Paris : une voie réservée au covoiturage sur le périphérique à partir du 3 mars
Une voie réservée au covoiturage et aux transports en commun, héritage des voies olympiques, entrera en vigueur le 3 mars sur le périphérique parisien et une partie des autoroutes A1 et A13, en semaine aux heures de pointe, a annoncé lundi le premier adjoint à la mairie de Paris.
À compter de cette date, seuls les véhicules avec au moins deux passagers (sauf les poids lourds), les transports collectifs, taxis, véhicules de secours et personnes à mobilité réduite pourront circuler sur cette voie du lundi au vendredi, de 7h00 à 10h30 et de 16h00 à 20h00, a précisé à la presse Patrick Bloche, premier adjoint d’Anne Hidalgo.

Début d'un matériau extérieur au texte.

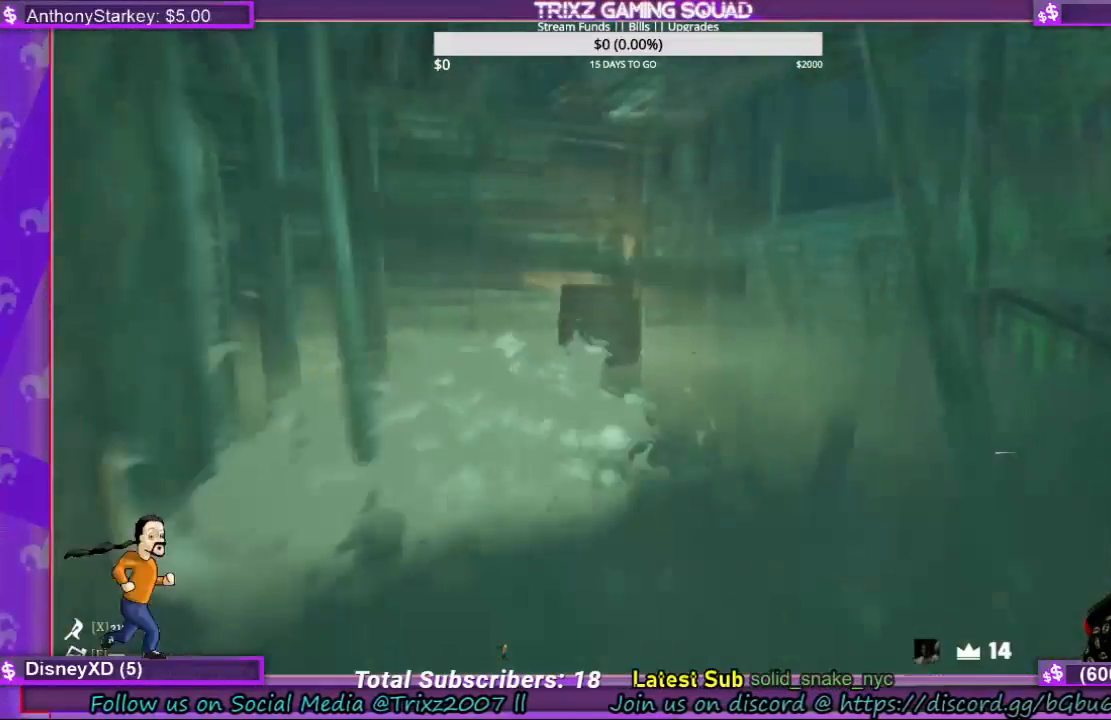
{"keys": ["shift", "w"], "mouse": [], "events": [[167, "d", "down"], [267, "d", "up"]]}
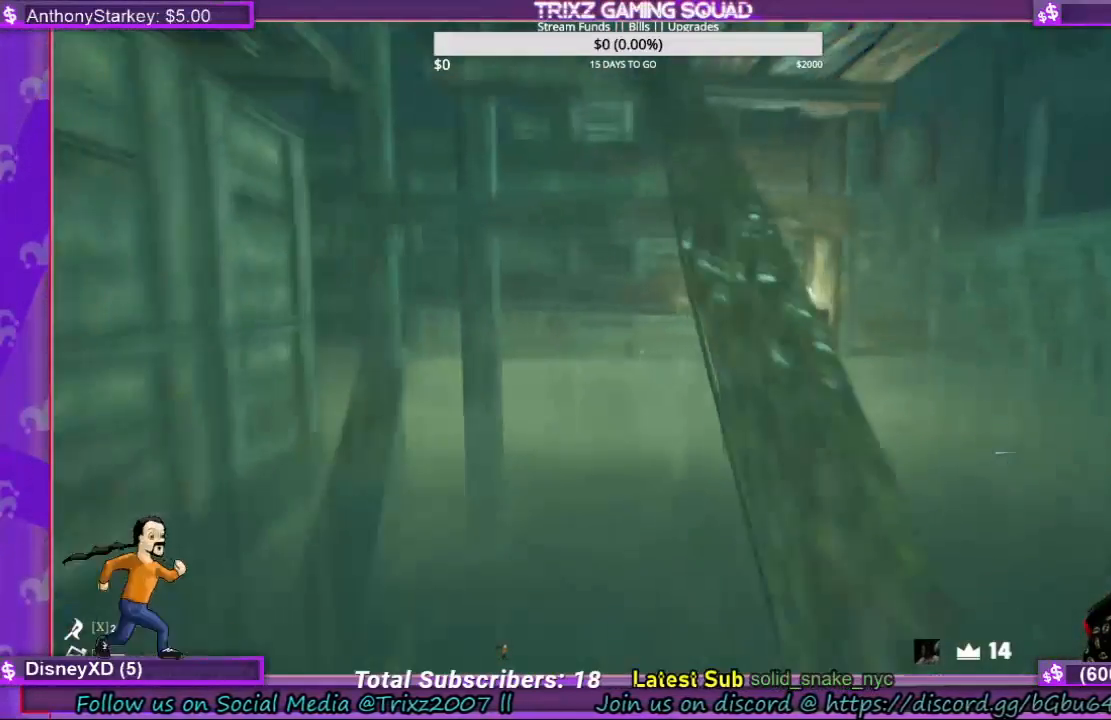
{"keys": ["shift", "w"], "mouse": [], "events": [[34, "d", "down"], [300, "d", "up"]]}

La verbalisation, à hauteur de 135 euros pour non-respect des règles spécifiques à cette voie, « ne débutera qu’au 1er mai afin de permettre une période pédagogique », explique la mairie.
L’instauration de cette voie dédiée, destinée à lutter contre la pollution de l’air et le bruit pour les 550.000 riverains du périphérique, pérennise le dispositif des voies olympiques et paralympiques qui étaient réservées aux athlètes et délégations officielles durant les JO-2024. La mesure s’inscrit dans la volonté de la maire socialiste de Paris de « transformer » le boulevard périphérique, dans la lignée du passage à 50 km/heure sur l’anneau de 35 km qui ceint la capitale, effectif depuis le 1er octobre dernier.
1,5 million de déplacements quotidiens et « l’espace le plus pollué de la capitale »
Les opposants à cette mesure, dont la présidente LR de la région Île-de-France Valérie Pécresse et le patronat francilien, avaient dénoncé une décision « socialement injuste » pénalisant les travailleurs de la nuit et du petit matin obligés d’emprunter le périphérique pour aller de banlieue à banlieue. Contrairement à la baisse de la vitesse, compétence exclusive de la municipalité, la création d’une voie réservée s’opère « conjointement avec l’État », précise la mairie.
Avec environ 1,5 million de déplacements quotidiens, le boulevard périphérique inauguré en 1973 est « l’espace le plus pollué de la capitale avec un nombre de particules ultrafines de 2 à 2,5 fois supérieur aux ceux observés sur les sites urbains de la capitale », détaille-t-elle. Plus de 80% des véhicules qui y circulent ne transportent que le conducteur, et 50% des trajets sont liés au travail.
L’écologiste David Belliard, adjoint à l’édile socialiste chargé de la transformation de l’espace public, des transports et des mobilités, a salué après cette annonce une mesure « profondément sociale ».